**Problem statement**
Scan the entries for lines with the word "CrtYd", then copy those lines.

**Supplied entries**
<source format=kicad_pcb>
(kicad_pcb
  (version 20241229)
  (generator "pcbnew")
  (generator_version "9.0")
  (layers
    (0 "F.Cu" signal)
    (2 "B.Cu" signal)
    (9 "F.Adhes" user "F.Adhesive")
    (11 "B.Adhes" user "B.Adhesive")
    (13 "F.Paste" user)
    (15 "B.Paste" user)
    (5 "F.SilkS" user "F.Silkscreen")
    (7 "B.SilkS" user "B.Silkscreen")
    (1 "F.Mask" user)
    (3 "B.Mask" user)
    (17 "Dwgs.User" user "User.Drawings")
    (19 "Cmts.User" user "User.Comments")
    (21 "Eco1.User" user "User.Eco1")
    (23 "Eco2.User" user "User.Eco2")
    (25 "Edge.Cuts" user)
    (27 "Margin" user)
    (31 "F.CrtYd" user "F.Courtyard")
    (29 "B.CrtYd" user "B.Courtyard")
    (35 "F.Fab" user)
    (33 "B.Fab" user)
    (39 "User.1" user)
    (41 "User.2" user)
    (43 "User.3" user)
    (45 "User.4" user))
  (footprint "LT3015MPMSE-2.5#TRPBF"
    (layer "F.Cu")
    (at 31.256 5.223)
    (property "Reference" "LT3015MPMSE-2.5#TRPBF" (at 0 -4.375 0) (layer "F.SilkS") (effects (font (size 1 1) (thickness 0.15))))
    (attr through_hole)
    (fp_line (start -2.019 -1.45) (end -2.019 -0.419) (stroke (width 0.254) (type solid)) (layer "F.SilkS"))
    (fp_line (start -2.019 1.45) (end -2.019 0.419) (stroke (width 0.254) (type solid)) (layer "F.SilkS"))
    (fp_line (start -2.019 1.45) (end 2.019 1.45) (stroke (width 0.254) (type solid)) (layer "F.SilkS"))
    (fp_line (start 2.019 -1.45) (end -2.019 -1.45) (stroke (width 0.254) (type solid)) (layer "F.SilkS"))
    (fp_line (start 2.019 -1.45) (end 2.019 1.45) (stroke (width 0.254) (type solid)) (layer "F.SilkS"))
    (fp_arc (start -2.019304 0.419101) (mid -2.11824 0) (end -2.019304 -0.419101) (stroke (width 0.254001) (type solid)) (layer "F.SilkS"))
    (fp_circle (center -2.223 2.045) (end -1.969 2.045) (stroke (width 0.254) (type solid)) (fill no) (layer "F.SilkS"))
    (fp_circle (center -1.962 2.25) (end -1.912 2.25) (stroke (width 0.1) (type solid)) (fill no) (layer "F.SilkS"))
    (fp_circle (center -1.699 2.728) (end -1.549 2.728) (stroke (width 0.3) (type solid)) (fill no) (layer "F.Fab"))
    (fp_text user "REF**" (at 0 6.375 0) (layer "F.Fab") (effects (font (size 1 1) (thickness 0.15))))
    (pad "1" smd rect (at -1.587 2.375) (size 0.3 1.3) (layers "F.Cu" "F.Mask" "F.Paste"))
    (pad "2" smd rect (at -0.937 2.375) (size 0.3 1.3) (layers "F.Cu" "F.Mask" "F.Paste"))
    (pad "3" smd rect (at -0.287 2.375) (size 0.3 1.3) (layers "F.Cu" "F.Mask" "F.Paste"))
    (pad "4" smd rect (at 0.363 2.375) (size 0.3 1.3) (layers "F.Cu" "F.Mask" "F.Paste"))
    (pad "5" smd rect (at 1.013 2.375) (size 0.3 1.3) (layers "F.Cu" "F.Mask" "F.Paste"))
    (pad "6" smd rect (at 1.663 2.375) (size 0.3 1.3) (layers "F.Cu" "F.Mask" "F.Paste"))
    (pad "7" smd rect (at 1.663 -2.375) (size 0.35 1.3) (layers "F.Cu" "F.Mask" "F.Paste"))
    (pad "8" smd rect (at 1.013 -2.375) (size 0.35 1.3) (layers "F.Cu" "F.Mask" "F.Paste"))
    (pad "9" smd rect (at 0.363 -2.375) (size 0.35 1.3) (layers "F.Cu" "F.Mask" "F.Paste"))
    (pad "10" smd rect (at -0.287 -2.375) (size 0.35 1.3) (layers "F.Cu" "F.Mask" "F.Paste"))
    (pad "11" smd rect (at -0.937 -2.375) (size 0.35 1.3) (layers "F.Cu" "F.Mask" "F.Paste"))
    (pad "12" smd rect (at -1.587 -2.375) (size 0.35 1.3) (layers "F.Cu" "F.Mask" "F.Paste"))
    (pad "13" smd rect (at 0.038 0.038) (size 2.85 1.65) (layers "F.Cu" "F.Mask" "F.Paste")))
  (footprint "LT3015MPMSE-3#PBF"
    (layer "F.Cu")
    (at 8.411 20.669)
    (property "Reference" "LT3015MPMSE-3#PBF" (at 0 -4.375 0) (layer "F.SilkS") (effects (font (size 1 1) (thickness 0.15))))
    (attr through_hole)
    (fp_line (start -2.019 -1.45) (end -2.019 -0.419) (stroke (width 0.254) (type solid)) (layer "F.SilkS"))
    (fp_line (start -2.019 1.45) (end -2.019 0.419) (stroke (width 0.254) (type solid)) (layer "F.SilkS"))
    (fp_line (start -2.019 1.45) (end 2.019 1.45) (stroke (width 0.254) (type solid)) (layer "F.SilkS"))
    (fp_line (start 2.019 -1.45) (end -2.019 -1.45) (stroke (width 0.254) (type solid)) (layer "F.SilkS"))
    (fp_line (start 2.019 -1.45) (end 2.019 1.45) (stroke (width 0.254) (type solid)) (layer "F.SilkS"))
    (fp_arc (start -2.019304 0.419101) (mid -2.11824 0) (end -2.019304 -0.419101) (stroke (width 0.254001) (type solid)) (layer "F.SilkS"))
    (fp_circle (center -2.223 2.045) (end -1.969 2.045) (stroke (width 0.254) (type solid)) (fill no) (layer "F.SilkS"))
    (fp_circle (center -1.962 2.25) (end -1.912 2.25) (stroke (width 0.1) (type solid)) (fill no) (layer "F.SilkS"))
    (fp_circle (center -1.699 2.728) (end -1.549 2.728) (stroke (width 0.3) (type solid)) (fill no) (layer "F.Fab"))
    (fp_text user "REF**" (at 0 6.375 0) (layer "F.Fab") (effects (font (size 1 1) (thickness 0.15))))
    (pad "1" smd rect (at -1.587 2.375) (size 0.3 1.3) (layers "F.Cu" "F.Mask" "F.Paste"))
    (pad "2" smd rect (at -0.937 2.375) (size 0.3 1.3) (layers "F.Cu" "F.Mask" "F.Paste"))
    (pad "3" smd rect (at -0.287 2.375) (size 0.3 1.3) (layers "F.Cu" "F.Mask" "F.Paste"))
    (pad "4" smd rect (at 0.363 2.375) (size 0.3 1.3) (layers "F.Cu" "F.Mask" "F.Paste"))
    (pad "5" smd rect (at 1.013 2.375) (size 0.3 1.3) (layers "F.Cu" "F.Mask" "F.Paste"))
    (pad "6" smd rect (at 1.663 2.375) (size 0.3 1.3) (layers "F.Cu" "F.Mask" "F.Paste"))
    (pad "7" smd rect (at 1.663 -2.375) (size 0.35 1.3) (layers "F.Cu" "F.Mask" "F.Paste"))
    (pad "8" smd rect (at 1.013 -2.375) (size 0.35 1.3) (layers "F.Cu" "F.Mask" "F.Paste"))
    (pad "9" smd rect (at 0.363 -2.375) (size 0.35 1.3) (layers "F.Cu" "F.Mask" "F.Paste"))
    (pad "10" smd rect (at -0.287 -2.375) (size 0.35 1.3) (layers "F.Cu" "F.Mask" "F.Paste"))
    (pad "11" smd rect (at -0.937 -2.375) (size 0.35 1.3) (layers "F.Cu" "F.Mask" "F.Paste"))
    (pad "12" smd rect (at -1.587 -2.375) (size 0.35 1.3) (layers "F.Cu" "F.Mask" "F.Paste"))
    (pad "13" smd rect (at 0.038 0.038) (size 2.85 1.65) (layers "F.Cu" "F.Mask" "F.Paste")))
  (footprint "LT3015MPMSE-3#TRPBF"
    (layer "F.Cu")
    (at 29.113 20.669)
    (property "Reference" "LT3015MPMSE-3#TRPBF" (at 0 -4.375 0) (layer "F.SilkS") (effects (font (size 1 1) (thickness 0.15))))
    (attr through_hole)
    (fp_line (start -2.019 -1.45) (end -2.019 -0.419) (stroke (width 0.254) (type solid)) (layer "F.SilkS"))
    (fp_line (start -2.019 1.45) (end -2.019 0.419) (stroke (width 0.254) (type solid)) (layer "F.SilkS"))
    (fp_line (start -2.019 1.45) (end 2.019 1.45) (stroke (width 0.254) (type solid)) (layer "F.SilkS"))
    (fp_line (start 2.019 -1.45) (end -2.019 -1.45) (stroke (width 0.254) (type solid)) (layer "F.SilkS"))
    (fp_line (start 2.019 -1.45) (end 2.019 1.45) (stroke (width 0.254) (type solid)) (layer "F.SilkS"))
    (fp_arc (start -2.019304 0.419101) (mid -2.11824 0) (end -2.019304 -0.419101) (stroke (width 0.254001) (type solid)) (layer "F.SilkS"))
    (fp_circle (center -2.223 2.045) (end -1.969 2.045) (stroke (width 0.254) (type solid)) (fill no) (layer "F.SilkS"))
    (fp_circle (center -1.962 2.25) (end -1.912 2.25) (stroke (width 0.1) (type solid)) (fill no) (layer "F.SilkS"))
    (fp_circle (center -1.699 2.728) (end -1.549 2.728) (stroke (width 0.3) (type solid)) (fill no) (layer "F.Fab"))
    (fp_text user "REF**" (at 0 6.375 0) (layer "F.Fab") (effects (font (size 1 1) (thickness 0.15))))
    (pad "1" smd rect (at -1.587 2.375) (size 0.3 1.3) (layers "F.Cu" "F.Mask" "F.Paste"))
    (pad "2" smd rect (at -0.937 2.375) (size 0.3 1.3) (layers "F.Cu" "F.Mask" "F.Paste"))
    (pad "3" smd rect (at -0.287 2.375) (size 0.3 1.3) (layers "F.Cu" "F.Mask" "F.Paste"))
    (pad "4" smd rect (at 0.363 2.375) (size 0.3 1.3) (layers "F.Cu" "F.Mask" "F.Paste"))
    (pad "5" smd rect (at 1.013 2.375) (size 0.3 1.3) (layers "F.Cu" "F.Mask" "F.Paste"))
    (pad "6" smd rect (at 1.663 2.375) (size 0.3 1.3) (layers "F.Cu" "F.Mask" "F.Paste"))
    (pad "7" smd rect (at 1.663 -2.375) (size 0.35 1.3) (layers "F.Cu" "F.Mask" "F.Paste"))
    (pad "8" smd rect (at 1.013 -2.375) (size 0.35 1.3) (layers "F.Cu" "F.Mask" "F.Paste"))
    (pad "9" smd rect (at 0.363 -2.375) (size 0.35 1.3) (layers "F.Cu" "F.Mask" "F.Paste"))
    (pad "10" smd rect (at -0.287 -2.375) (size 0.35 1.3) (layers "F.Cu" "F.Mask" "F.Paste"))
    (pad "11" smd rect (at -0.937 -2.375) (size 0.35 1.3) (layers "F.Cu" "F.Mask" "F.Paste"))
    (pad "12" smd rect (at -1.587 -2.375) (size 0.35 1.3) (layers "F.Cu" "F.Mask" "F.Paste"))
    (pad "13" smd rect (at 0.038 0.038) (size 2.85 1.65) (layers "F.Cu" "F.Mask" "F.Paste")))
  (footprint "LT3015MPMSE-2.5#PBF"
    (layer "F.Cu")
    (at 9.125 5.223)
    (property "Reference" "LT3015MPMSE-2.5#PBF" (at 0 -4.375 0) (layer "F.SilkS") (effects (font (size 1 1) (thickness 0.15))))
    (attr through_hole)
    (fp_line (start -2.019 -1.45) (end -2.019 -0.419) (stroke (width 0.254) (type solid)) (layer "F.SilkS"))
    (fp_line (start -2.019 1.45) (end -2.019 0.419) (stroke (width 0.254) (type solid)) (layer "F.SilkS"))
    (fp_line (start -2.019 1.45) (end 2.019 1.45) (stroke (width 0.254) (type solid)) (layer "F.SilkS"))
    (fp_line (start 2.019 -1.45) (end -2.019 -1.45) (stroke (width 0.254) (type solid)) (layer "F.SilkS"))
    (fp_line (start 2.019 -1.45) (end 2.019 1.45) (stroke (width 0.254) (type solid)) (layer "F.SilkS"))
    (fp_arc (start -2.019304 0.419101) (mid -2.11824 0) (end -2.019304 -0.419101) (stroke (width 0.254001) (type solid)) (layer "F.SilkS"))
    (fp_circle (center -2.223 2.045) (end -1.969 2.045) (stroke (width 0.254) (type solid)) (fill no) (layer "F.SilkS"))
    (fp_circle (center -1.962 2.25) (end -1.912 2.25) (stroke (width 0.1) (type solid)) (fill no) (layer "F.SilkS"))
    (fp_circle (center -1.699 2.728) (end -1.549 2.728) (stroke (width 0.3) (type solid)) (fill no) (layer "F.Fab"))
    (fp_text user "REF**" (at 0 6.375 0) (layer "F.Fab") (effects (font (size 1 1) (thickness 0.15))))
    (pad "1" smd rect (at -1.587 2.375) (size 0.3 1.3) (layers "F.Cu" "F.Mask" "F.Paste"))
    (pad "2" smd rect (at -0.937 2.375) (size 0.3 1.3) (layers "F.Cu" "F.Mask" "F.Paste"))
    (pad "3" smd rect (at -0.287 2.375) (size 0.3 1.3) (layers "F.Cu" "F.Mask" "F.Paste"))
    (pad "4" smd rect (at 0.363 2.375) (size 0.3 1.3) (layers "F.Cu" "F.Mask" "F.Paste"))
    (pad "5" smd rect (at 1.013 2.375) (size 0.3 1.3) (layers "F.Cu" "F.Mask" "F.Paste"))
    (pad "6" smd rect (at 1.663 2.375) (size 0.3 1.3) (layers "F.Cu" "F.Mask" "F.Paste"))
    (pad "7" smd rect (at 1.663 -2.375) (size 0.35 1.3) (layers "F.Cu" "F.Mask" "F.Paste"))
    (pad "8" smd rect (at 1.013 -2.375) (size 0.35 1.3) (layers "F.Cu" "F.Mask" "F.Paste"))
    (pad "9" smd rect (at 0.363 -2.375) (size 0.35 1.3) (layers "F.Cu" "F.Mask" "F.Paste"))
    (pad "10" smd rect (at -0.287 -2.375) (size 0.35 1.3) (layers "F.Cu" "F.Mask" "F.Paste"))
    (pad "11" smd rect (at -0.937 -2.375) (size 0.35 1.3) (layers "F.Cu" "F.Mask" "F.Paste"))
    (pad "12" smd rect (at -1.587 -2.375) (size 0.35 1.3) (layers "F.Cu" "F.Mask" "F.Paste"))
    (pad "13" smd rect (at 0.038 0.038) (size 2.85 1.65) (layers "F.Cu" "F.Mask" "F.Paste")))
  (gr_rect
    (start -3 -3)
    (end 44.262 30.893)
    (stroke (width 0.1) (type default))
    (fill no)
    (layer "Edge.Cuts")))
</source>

**Your solution**
    (31 "F.CrtYd" user "F.Courtyard")
    (29 "B.CrtYd" user "B.Courtyard")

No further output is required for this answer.